#### What to produce
In your copy of the data, omit the pictures and keep all else exactly as given.

Stored data entries
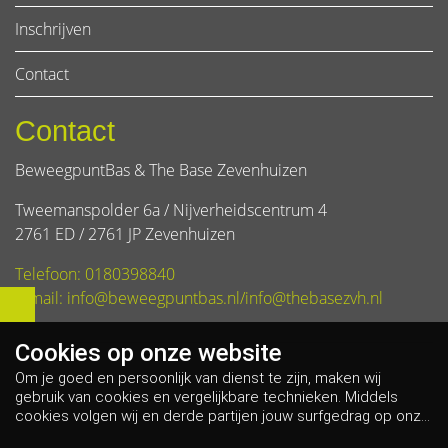
Inschrijven
Contact
Contact
BeweegpuntBas & The Base Zevenhuizen
Tweemanspolder 6a / Nijverheidscentrum 4
2761 ED / 2761 JP Zevenhuizen
Telefoon: 0180398840
E-mail: info@beweegpuntbas.nl/info@thebasezvh.nl
Cookies op
onze website
Om je goed en persoonlijk van dienst te zijn, maken wij
gebruik van cookies en vergelijkbare technieken. Middels
cookies volgen wij en derde partijen jouw surfgedrag op onze
website. Hiermee tonen wij gepersonaliseerde advertenties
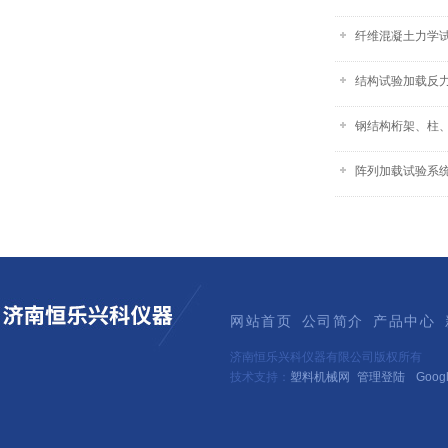
纤维混凝土力学试
结构试验加载反
钢结构桁架、柱
阵列加载试验系
网站首页
公司简介
产品中心
济南恒乐兴科仪器有限公司版权所有
技术支持：
塑料机械网
管理登陆
Goog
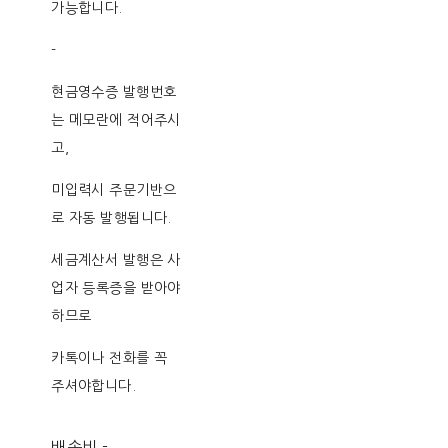
가능합니다.
-
현금영수증 발행번호
는 메모란에 적어주시
고,
미입력시 주문기반으
로 자동 발행됩니다.
세금계산서 발행은 사
업자 등록증을 받아야
하므로
카톡이나 전화를 꼭
주셔야합니다.
배송비
-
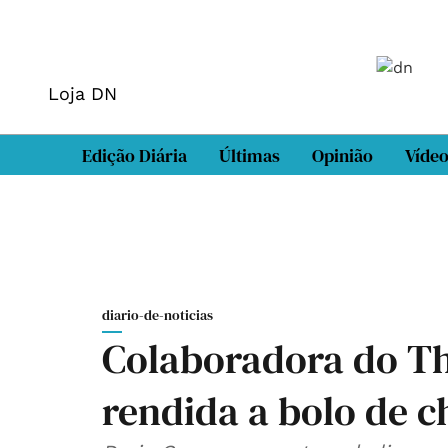
Loja DN
Edição Diária
Últimas
Opinião
Víde
diario-de-noticias
Colaboradora do T
rendida a bolo de 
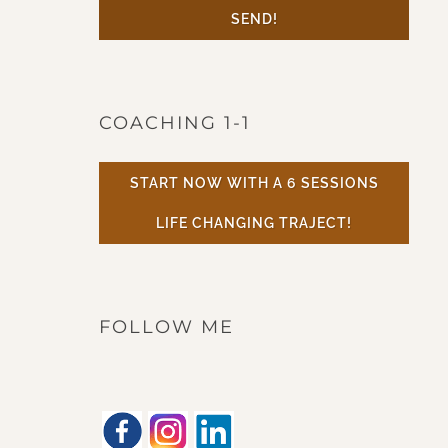
SEND!
COACHING 1-1
START NOW WITH A 6 SESSIONS
LIFE CHANGING TRAJECT!
FOLLOW ME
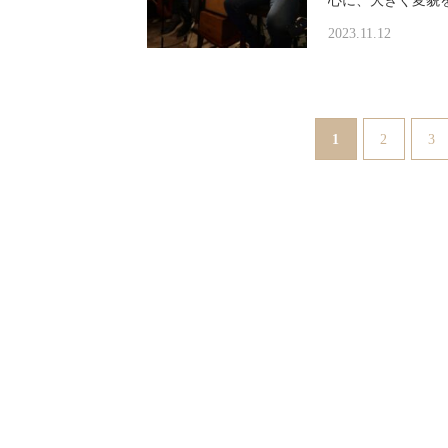
心に、大きく変貌を遂げ
2023.11.12
1
2
3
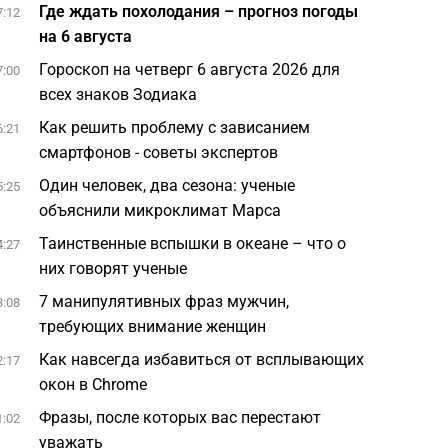
Где ждать похолодания – прогноз погоды
7:12
на 6 августа
Гороскоп на четверг 6 августа 2026 для
7:00
всех знаков Зодиака
Как решить проблему с зависанием
6:21
смартфонов - советы экспертов
Один человек, два сезона: ученые
5:25
объяснили микроклимат Марса
Таинственные вспышки в океане – что о
4:27
них говорят ученые
7 манипулятивных фраз мужчин,
3:08
требующих внимание женщин
Как навсегда избавиться от всплывающих
2:17
окон в Chrome
Фразы, после которых вас перестают
1:02
уважать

#### Answer to the problem
Inschrijven
Contact
Contact
BeweegpuntBas & The Base Zevenhuizen
Tweemanspolder 6a / Nijverheidscentrum 4
2761 ED / 2761 JP Zevenhuizen
Telefoon: 0180398840
E-mail: info@beweegpuntbas.nl/info@thebasezvh.nl
Cookies op
onze website
Om je goed en persoonlijk van dienst te zijn, maken wij
gebruik van cookies en vergelijkbare technieken. Middels
cookies volgen wij en derde partijen jouw surfgedrag op onze
website. Hiermee tonen wij gepersonaliseerde advertenties
纤维混凝土力学试
结构试验加载反
钢结构桁架、柱
阵列加载试验系
网站首页
公司简介
产品中心
济南恒乐兴科仪器有限公司版权所有
技术支持：
塑料机械网
管理登陆
Goog
가능합니다.
-
현금영수증 발행번호
는 메모란에 적어주시
고,
미입력시 주문기반으
로 자동 발행됩니다.
세금계산서 발행은 사
업자 등록증을 받아야
하므로
카톡이나 전화를 꼭
주셔야합니다.
배송비
-
Loja DN
Edição Diária
Últimas
Opinião
Víde
diario-de-noticias
Colaboradora do T
rendida a bolo de 
SEND!
COACHING 1-1
START NOW WITH A 6 SESSIONS
LIFE CHANGING TRAJECT!
FOLLOW ME
心に、大きく変貌を遂げ
2023.11.12
1
2
3
Где ждать похолодания – прогноз погоды
7:12
на 6 августа
Гороскоп на четверг 6 августа 2026 для
7:00
всех знаков Зодиака
Как решить проблему с зависанием
6:21
смартфонов - советы экспертов
Один человек, два сезона: ученые
5:25
объяснили микроклимат Марса
Таинственные вспышки в океане – что о
4:27
них говорят ученые
7 манипулятивных фраз мужчин,
3:08
требующих внимание женщин
Как навсегда избавиться от всплывающих
2:17
окон в Chrome
Фразы, после которых вас перестают
1:02
уважать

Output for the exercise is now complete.